── PAGE EXCERPT

The booming sales have changed people's lives in Zhouzhai. For instance, in the family of Zhang Zhudong, six migrant workers returned in 2018 to join the company. Last year, they earned more than 400,000 yuan in wages, according to the local government.

This year, the company has contracts for 130,000 mu of sweet potatoes. At 3,000 yuan per mu, the crop will bring tens of millions of yuan to local farmers. The factory also provides more than 700 steady jobs, mainly for local women and returning young people, at an average monthly income of more than 4,300 yuan.

Last year, residents earned 1.8 million yuan in wages, pushing per capita disposable income to 28,000 yuan — more than two and a half times what it was in 2018, according to township government data.

To stay ahead of the changing trends and adapt to consumers' tastes, Zhang established an R&D center in Shenzhen where he can track new trends and hire top talent. He will soon launch a Luosifen noodle product based on sweet potato starch noodles that promises a chewier and more elastic bite than traditional rice noodles.

Since taking charge of the company and being elected Party branch secretary of Zhouzhai in March 2022, Zhang has overseen every facet of village life.

At 8 pm on the last Saturday of each month, he and other cadres host a village meeting via livestream on Douyin. Migrant workers and the elderly at home tune in to hear new policies, safety advice and development plans, and they can ask questions in real time. These online gatherings draw village leaders and consumers from all across the country.

After each hourlong meeting, Zhang sticks around to sell farm goods from Zhouzhai.

"Convenience foods still hold huge promise," Zhang said. "I come from the countryside, and I believe I can lead more of my neighbors to better lives."

────

INSTRUCTIONS FOR THE TASK –
Answer from the Zhouzhai article:
1. How many mu of sweet potatoes does the company have under contract this year?
2. In which city did Zhang set up an R&D center?
3. When and on what platform is the monthly village meeting held?
Use only the Zhouzhai article as your source.

── INFORMATION SHOWN

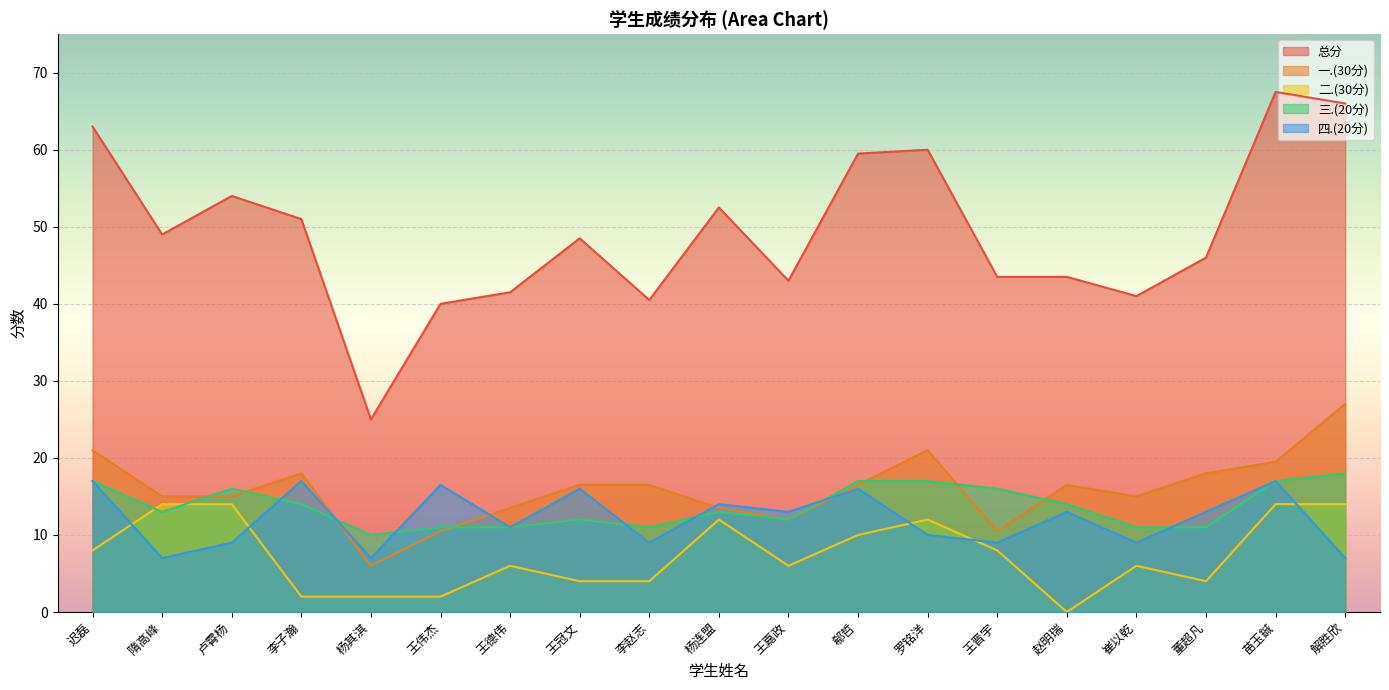

What is the value of the 二.(30分) point at the 2nd from the left?

14.0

────

EXERCISE RESULT –
1. 130,000 mu.
2. Shenzhen.
3. At 8 pm on the last Saturday of each month, via livestream on Douyin.